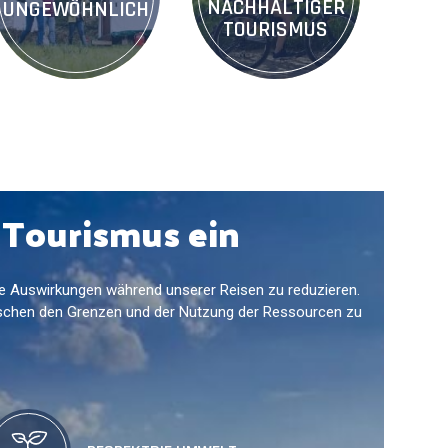
NACHHALTIGER
UNGEWÖHNLICH
TOURISMUS
n Tourismus ein
iese Auswirkungen während unserer Reisen zu reduzieren.
wischen den Grenzen und der Nutzung der Ressourcen zu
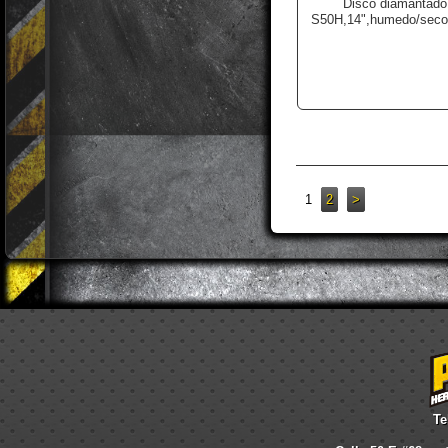
Disco diamantado
S50H,14",humedo/seco
1
2
>
Te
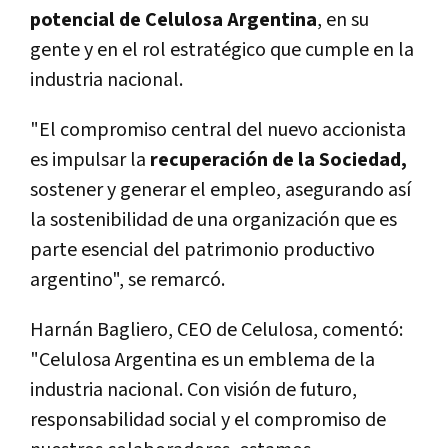
potencial de Celulosa Argentina
, en su
gente y en el rol estratégico que cumple en la
industria nacional.
"El compromiso central del nuevo accionista
es impulsar la
recuperación de la Sociedad,
sostener y generar el empleo, asegurando así
la sostenibilidad de una organización que es
parte esencial del patrimonio productivo
argentino", se remarcó.
Harnán Bagliero, CEO de Celulosa, comentó:
"Celulosa Argentina es un emblema de la
industria nacional. Con visión de futuro,
responsabilidad social y el compromiso de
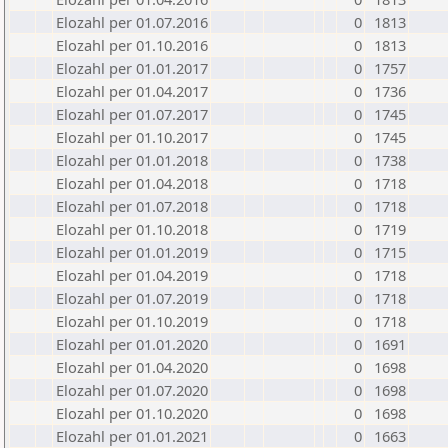
Elozahl per 01.07.2016
0
1813
Elozahl per 01.10.2016
0
1813
Elozahl per 01.01.2017
0
1757
Elozahl per 01.04.2017
0
1736
Elozahl per 01.07.2017
0
1745
Elozahl per 01.10.2017
0
1745
Elozahl per 01.01.2018
0
1738
Elozahl per 01.04.2018
0
1718
Elozahl per 01.07.2018
0
1718
Elozahl per 01.10.2018
0
1719
Elozahl per 01.01.2019
0
1715
Elozahl per 01.04.2019
0
1718
Elozahl per 01.07.2019
0
1718
Elozahl per 01.10.2019
0
1718
Elozahl per 01.01.2020
0
1691
Elozahl per 01.04.2020
0
1698
Elozahl per 01.07.2020
0
1698
Elozahl per 01.10.2020
0
1698
Elozahl per 01.01.2021
0
1663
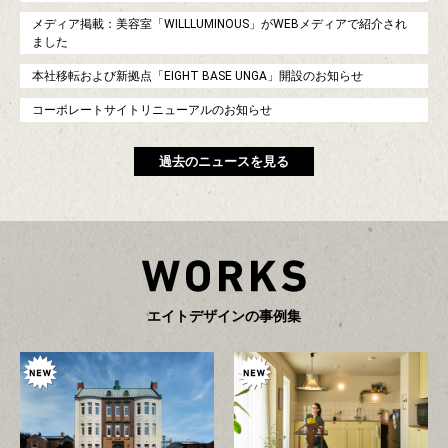
メディア掲載：美容室「WILLLUMINOUS」がWEBメディアで紹介され
ました
本社移転および新拠点「EIGHT BASE UNGA」開設のお知らせ
コーポレートサイトリニューアルのお知らせ
過去のニュースを見る
エ
イ
ト
デ
ザ
イ
ン
の
事
例
集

================================

Ricopia senza modifiche, riga per riga, tutto il testo letto nei record e tralascia le immagini.

NACHHALTIGER
UNGEWÖHNLICH
TOURISMUS
n Tourismus ein
iese Auswirkungen während unserer Reisen zu reduzieren.
wischen den Grenzen und der Nutzung der Ressourcen zu
Disco diamantado
S50H,14",humedo/seco
1
2
>
Te
potencial de Celulosa Argentina
, en su
gente y en el rol estratégico que cumple en la
industria nacional.
"El compromiso central del nuevo accionista
es impulsar la
recuperación de la Sociedad,
sostener y generar el empleo, asegurando así
la sostenibilidad de una organización que es
parte esencial del patrimonio productivo
argentino", se remarcó.
Harnán Bagliero, CEO de Celulosa, comentó:
"Celulosa Argentina es un emblema de la
industria nacional. Con visión de futuro,
responsabilidad social y el compromiso de
Elozahl per 01.07.2016
0
1813
Elozahl per 01.10.2016
0
1813
Elozahl per 01.01.2017
0
1757
Elozahl per 01.04.2017
0
1736
Elozahl per 01.07.2017
0
1745
Elozahl per 01.10.2017
0
1745
Elozahl per 01.01.2018
0
1738
Elozahl per 01.04.2018
0
1718
Elozahl per 01.07.2018
0
1718
Elozahl per 01.10.2018
0
1719
Elozahl per 01.01.2019
0
1715
Elozahl per 01.04.2019
0
1718
Elozahl per 01.07.2019
0
1718
Elozahl per 01.10.2019
0
1718
Elozahl per 01.01.2020
0
1691
Elozahl per 01.04.2020
0
1698
Elozahl per 01.07.2020
0
1698
Elozahl per 01.10.2020
0
1698
Elozahl per 01.01.2021
0
1663
メディア掲載：美容室「WILLLUMINOUS」がWEBメディアで紹介され
ました
本社移転および新拠点「EIGHT BASE UNGA」開設のお知らせ
コーポレートサイトリニューアルのお知らせ
過去のニュースを見る
エ
イ
ト
デ
ザ
イ
ン
の
事
例
集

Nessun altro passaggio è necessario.